On the second day of the search, Willard decides the twelve tree planters, fifteen federals, and twenty-six Search and Rescue citizens are slowing him down, and pads off alone on a hunch. He hoots a few times, Marie hoots in reply, and the emergency is over.
    Steffi comes in with a search team and finds the entire camp huddled around Marie, who's sitting wide eyed by the campfire, wrapped in a blanket. Junie is standing there with the clothes, proffering them to Marie, but Marie is shaking her head. Which is close-cropped. How did she cut her hair if she was running around naked in the woods? Mysteries abound.

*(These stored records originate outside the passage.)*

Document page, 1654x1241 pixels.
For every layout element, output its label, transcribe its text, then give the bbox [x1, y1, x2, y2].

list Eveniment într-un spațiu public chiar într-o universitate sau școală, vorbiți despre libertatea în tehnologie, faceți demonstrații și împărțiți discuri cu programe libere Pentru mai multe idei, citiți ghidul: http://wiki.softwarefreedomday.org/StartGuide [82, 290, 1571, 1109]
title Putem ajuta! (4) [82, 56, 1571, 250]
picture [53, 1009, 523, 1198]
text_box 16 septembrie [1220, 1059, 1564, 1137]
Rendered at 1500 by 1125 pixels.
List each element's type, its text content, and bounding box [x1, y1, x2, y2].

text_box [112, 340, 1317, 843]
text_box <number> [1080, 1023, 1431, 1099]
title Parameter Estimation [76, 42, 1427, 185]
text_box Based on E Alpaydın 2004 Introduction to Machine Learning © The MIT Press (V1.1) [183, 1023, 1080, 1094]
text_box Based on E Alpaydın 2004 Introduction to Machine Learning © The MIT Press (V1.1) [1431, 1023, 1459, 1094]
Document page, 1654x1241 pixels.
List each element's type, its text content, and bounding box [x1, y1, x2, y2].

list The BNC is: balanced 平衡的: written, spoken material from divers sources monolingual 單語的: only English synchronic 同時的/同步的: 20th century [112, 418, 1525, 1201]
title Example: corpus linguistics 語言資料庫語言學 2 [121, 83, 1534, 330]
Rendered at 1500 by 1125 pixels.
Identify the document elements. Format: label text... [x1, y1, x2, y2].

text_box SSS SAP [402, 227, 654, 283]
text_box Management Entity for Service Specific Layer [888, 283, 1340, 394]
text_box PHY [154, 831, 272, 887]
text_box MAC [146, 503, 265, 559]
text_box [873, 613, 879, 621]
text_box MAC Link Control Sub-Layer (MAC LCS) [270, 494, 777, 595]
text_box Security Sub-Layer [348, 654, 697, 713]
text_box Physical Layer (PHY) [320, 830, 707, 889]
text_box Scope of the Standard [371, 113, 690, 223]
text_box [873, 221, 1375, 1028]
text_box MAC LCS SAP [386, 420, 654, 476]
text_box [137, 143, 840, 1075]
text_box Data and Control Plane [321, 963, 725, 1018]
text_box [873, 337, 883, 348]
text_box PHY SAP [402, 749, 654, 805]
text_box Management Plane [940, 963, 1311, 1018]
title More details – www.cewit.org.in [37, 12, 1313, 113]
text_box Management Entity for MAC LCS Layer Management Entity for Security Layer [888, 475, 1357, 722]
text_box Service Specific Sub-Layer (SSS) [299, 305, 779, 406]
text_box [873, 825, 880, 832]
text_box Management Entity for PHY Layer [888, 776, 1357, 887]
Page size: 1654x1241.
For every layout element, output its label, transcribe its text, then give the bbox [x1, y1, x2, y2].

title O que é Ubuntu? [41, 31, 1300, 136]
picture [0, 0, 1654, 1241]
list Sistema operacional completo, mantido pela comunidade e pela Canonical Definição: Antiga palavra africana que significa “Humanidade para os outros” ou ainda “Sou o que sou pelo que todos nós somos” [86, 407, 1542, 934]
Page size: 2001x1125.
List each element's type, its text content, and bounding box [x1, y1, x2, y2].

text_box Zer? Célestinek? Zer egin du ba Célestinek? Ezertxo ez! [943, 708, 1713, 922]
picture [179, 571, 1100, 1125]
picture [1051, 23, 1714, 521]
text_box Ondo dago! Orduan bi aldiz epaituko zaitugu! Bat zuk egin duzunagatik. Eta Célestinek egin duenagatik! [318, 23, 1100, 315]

    One of the state troopers sidles up to Steffi. "Ma'am, we think you all should see about getting this young lady to the hospital. You, know, a physical and maybe a rest." He almost winks.
     Next thing Steffi knows, she's the ambulance driver, hauling a blanket-shrouded and silent Marie, in the back seat of the crew six-pack, to the Johnson unit in town. 
    She tells Marie she's sorry, but she's not sure if Marie is listening.